In the records below, find the line containing "Talk me through" and print it and every line after it exactly, through the end. Skip pictures.

START AVAILABLE DATA

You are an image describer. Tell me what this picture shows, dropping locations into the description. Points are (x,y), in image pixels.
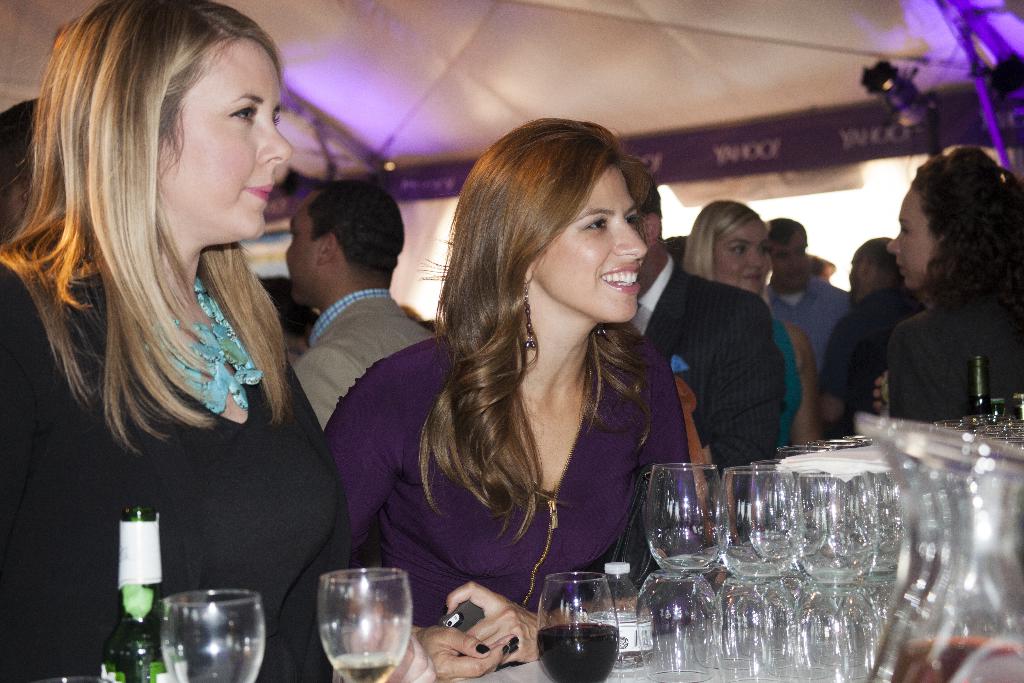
In this picture there are two girls (339,511) standing at the bar counter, smiling and talking. In the front side (716,554) there are some glasses (759,518). In the background (797,281) we can see some men (784,281) and women (741,267), standing and discussing something. On the top (447,70) there is a white canopy shed (516,68).
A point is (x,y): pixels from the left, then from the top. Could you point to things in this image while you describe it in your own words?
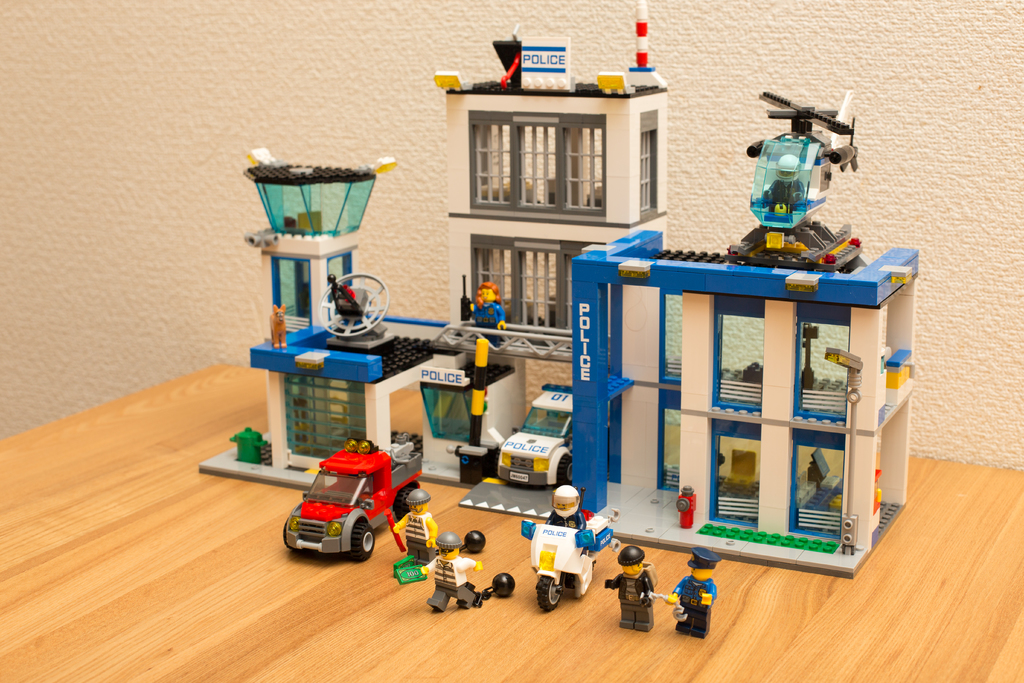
In this image we can see there is a toy building (878,517), vehicles (299,522), people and helicopter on the roof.
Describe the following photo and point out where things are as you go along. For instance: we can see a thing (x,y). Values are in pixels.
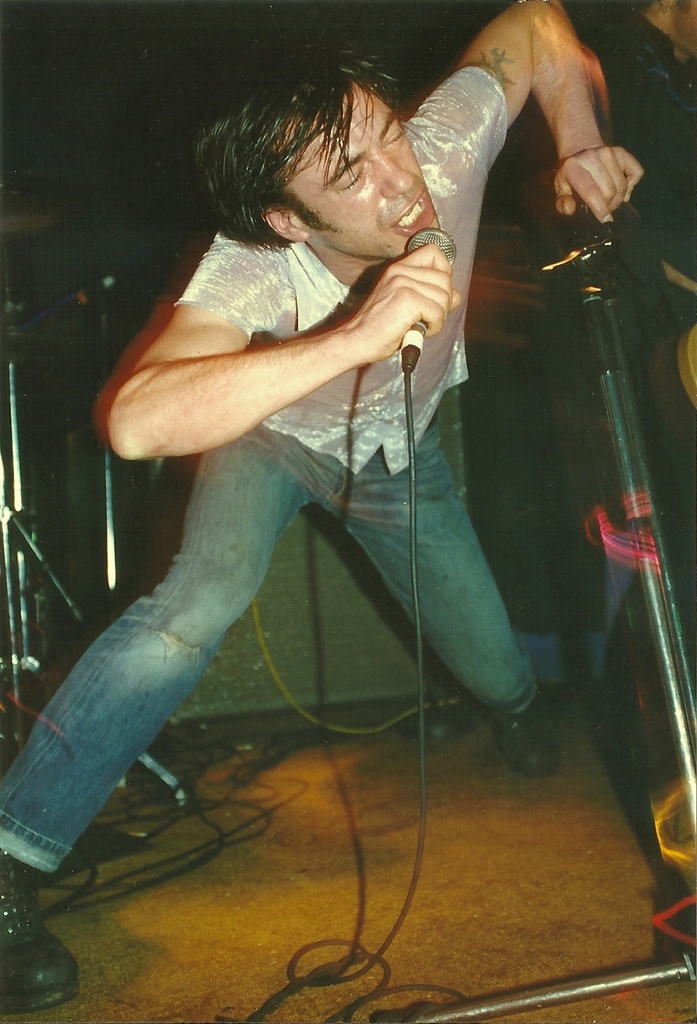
This picture seems to be clicked inside. In the center (243,430) there is a person (287,275) wearing white color shirt (455,183), holding a microphone (415,334) and seems to be singing. On the right (611,343) there is a metal stand (478,1010) and a cable (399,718). In the background (44,565) we can see the metal stands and some other objects (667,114).
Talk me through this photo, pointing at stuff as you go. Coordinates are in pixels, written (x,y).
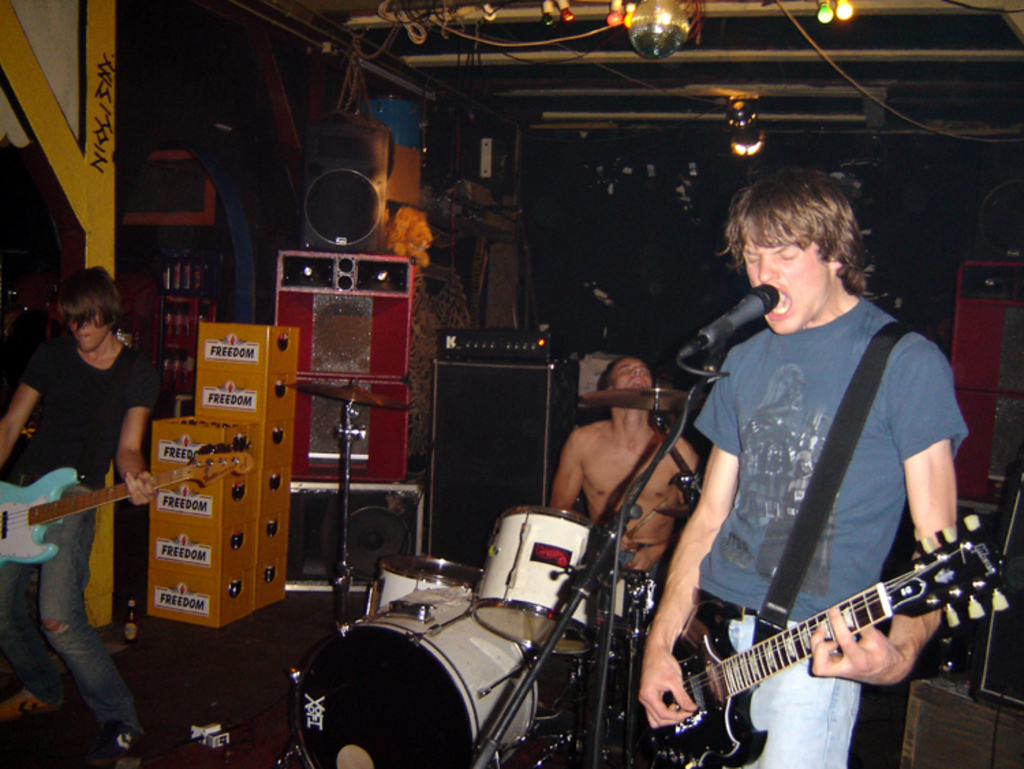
This picture shows two men (797,333) standing and playing guitar (783,650) and a man (808,293) standing and singing with the help of a microphone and a man (583,473) seated and playing drums (539,516).
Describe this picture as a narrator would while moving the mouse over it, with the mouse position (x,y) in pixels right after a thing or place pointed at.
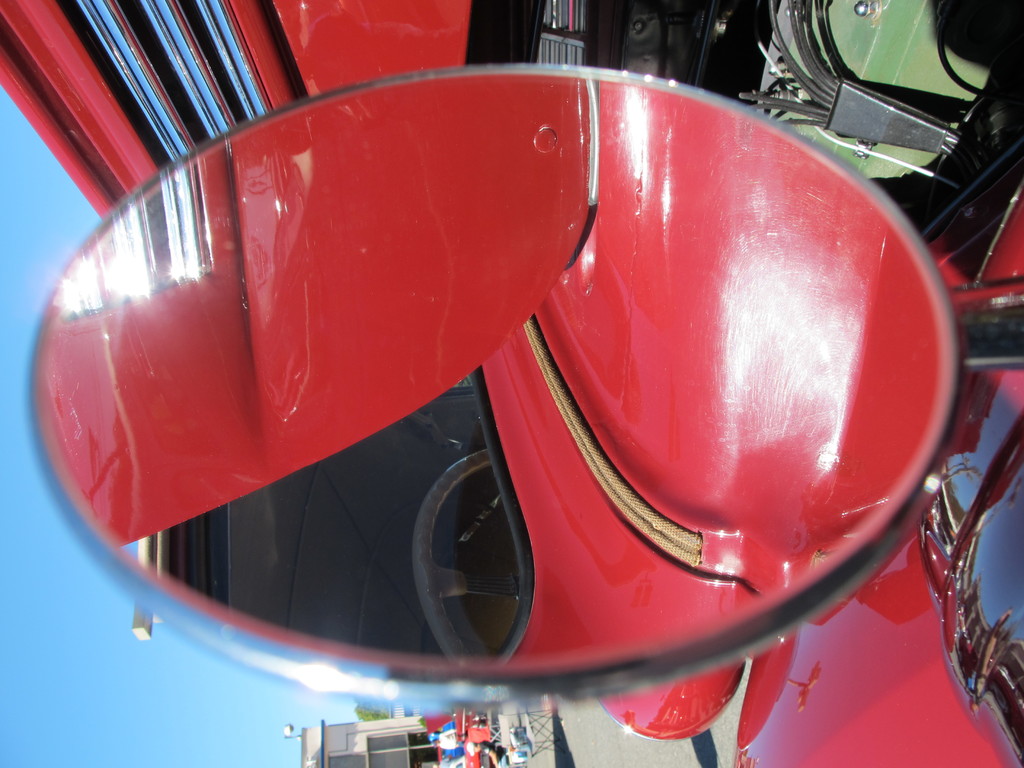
There is a mirror (481,409) in which we can see a steering (431,514) of a red car (632,463). There is a red car (693,431) at the back (847,650). There are buildings (397,749) and trees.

END AVAILABLE DATA

| ANSWER TO THIS EXERCISE |
Talk me through this photo, pointing at stuff as you go. Coordinates are in pixels, written (x,y).
This picture shows two men (797,333) standing and playing guitar (783,650) and a man (808,293) standing and singing with the help of a microphone and a man (583,473) seated and playing drums (539,516).
Describe this picture as a narrator would while moving the mouse over it, with the mouse position (x,y) in pixels right after a thing or place pointed at.
There is a mirror (481,409) in which we can see a steering (431,514) of a red car (632,463). There is a red car (693,431) at the back (847,650). There are buildings (397,749) and trees.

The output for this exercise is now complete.